--- MATERIAL FOR THIS EXERCISE Enclosed Below ---

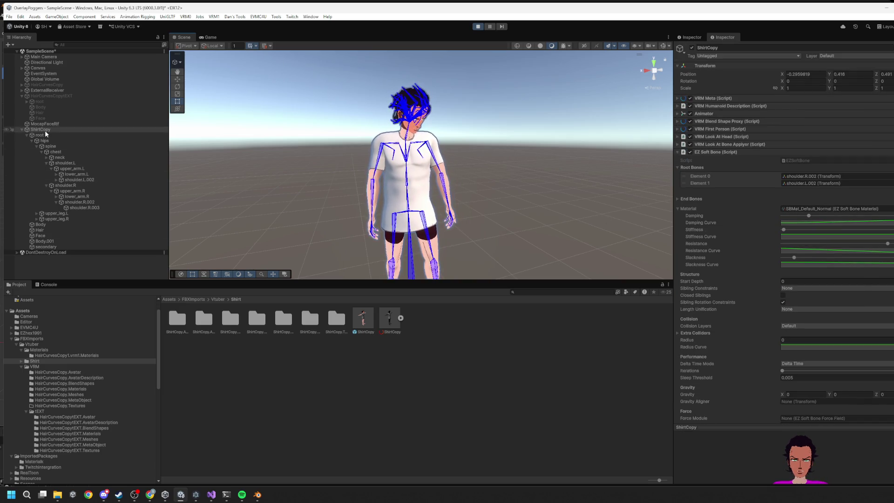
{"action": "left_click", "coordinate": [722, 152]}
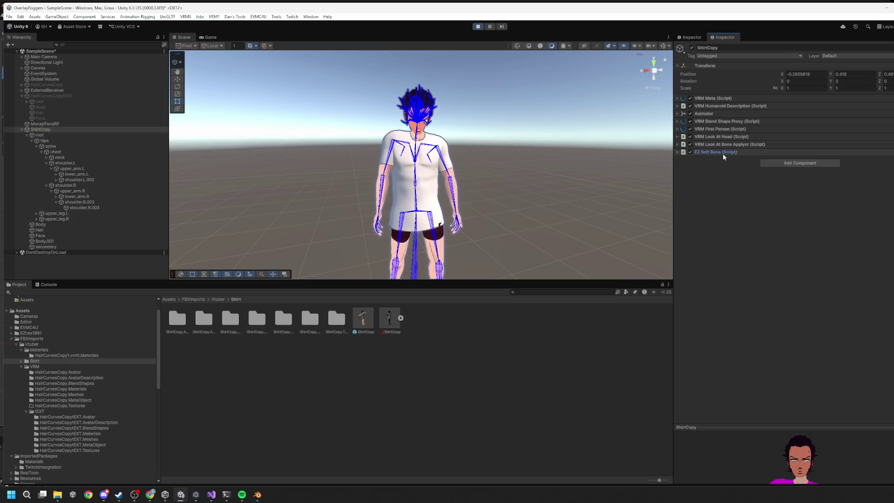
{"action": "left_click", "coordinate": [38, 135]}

--- End of Enclosed MATERIAL FOR THIS EXERCISE ---
--- MATERIAL FOR THIS EXERCISE Enclosed Below ---

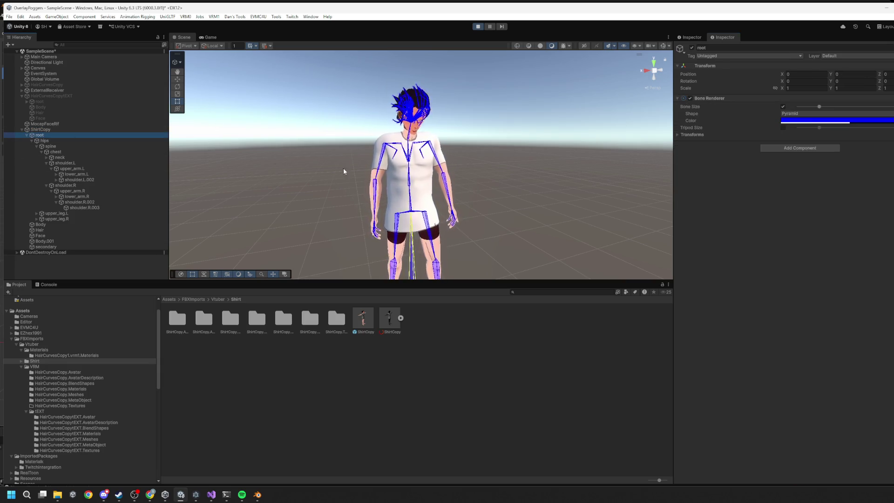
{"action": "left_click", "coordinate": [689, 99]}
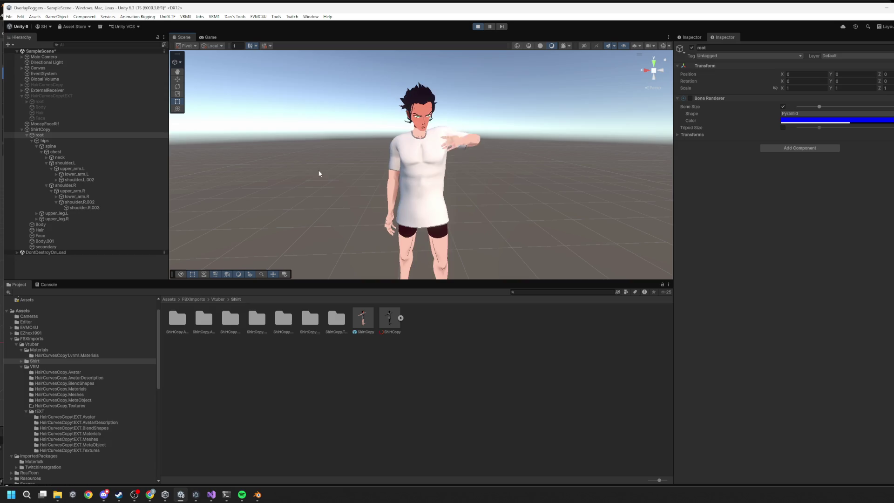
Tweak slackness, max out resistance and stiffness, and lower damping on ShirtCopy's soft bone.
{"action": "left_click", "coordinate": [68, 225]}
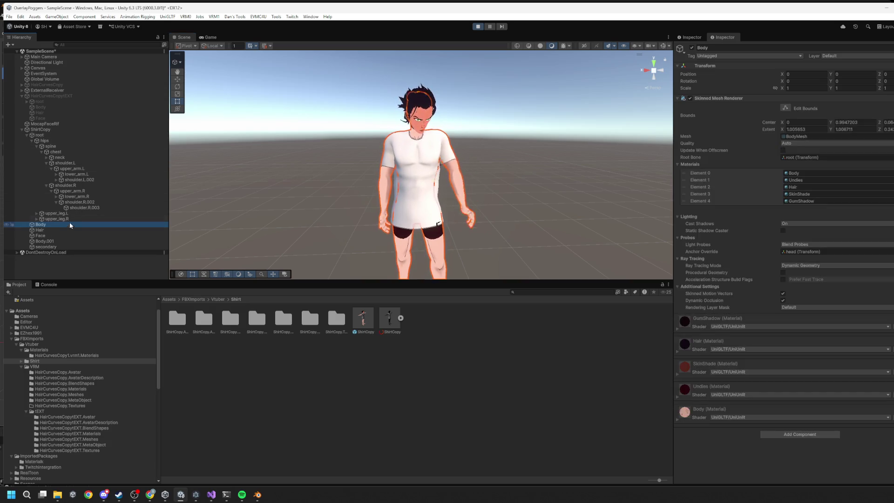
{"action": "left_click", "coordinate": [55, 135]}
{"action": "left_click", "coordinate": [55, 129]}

--- End of Enclosed MATERIAL FOR THIS EXERCISE ---
--- MATERIAL FOR THIS EXERCISE Enclosed Below ---

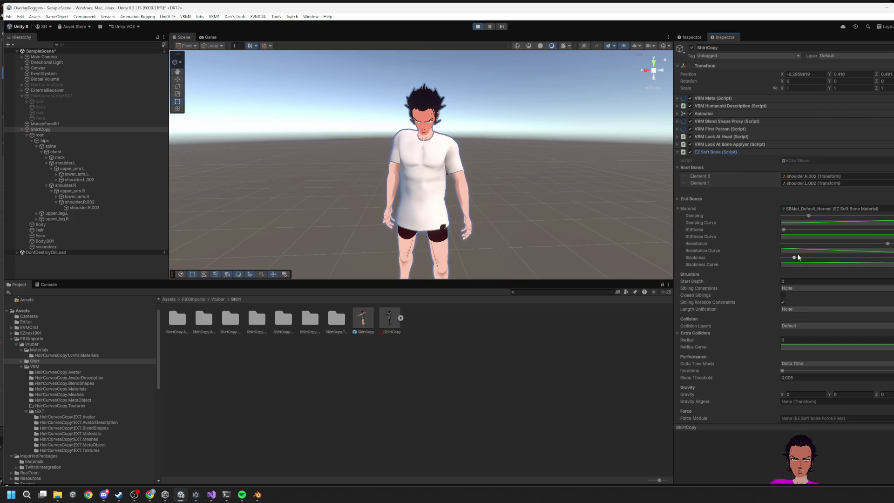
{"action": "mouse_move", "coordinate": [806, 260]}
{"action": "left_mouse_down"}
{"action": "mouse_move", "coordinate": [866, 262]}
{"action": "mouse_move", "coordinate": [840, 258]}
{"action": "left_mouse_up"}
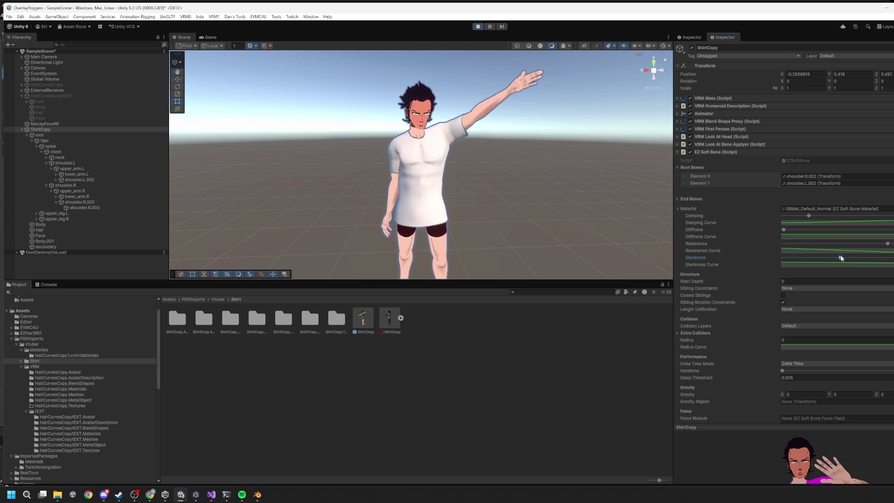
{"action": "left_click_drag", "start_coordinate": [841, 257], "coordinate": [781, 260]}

--- End of Enclosed MATERIAL FOR THIS EXERCISE ---

◆ EXERCISE DIRECTIONS:
Search the data for the string "action" and copy every line where it appears.

◆ ANSWER SPACE:
{"action": "left_click", "coordinate": [722, 152]}
{"action": "left_click", "coordinate": [38, 135]}
{"action": "left_click", "coordinate": [689, 99]}
{"action": "left_click", "coordinate": [68, 225]}
{"action": "left_click", "coordinate": [55, 135]}
{"action": "left_click", "coordinate": [55, 129]}
{"action": "mouse_move", "coordinate": [806, 260]}
{"action": "left_mouse_down"}
{"action": "mouse_move", "coordinate": [866, 262]}
{"action": "mouse_move", "coordinate": [840, 258]}
{"action": "left_mouse_up"}
{"action": "left_click_drag", "start_coordinate": [841, 257], "coordinate": [781, 260]}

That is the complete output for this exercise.